READ ALSO: Humanities to slash student admissions by 24 per cent

That is why the only master’s degree in clinical nutrition in Denmark is slated for closure. Will Danish society feel the consequences of this loss of knowledge?

»There is no doubt that the consequences of the regionalisation plan and the reduction of student places at the University of Copenhagen will have many adverse effects. And I understand those who argue that this decision will have effects that are undesirable.«

One instructor says that the decision is »a disaster« for the clinical nutrition field. These are strong words. Has this lead to you consider rethinking this decision?

»We have considered everything that has been proposed. This does not mean that we think it is a good idea to close the programme. There has been a requirement, and we have had to find a solution.«

Many professionals in the field say that the decision will have serious consequences for our healthcare system and for the treatment of elderly people and patients at the hospitals. This sounds pretty serious. Are they right?

»I think that they should be allowed to have this standpoint. I hear what they say, and of course it has been included in our deliberations, but as I said before: We have been given this requirement, and when we offer this recommendation, it is not because we think it is a good idea, but because we are forced to do so.«

Relocation »nuts«

Maria Edwards agrees that it is the politicians that bear the main responsibility. The relocation agreement has »not been well thought out,« she says, adding later that it is »nuts«.

They don’t even consider that our graduates can save lives

Maria Edwards, temporary assistant professor in clinical nutrition

But she does not believe that the university can shirk its responsibility. The department management team has forgotten to take on the societal perspective, and has thought too much about short-term finances, including the attraction of private sector research funding, she says.

»Both the university and the politicians should take their societal commitment seriously. This means that we need to take care of the degree programmes that benefit our citizens,« says Maria Edwards.

Nikolai Baastrup Nordsborg rejects the claim that short-term financial considerations are behind the department decision to select Human Nutrition over Clinical Nutrition. It is about the weight of the research environments and the international opportunities, he repeats.

He insists that the responsibility is primarily political.

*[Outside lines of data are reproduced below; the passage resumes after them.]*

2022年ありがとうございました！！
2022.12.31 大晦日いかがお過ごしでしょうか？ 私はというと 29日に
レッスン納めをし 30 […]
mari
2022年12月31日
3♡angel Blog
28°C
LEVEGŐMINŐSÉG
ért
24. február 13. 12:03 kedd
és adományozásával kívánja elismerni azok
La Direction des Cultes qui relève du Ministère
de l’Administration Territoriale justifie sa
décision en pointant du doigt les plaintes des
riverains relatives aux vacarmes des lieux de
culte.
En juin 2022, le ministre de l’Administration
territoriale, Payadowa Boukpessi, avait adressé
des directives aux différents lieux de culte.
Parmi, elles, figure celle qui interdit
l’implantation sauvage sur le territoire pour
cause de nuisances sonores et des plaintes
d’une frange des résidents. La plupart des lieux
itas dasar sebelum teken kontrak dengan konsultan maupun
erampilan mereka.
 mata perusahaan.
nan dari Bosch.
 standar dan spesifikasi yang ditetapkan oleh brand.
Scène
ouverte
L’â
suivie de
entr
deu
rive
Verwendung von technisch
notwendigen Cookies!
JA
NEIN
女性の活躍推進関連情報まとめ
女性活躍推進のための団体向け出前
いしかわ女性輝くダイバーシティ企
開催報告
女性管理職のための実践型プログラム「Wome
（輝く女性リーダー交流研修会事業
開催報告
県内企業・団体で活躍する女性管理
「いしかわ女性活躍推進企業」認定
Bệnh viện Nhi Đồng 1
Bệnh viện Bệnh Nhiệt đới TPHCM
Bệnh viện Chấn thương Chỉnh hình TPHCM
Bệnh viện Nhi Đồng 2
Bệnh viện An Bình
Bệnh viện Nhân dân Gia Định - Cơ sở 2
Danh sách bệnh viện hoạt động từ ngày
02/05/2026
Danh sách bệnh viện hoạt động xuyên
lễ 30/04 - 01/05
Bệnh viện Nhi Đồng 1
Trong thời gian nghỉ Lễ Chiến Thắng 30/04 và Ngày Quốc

»It’s not just about money for the university. Everything the University of Copenhagen does is for society, so when you cut ten per cent in admissions, this will have consequences for society,« he says.

In spite of the pressure then, it appears that the recommendation remains on the rector’s desk. The university is to send a final plan to the Ministry of Higher Education and Science no later than January.

And it’s not just clinical nutrition that the rectorate has to deal with. The master’s programme in clinical nutrition accounts for only a fraction of the 1,590 student places in Copenhagen – 470 of them at the Faculty of Science – that the University of Copenhagen must either cut or relocate up to the year 2030.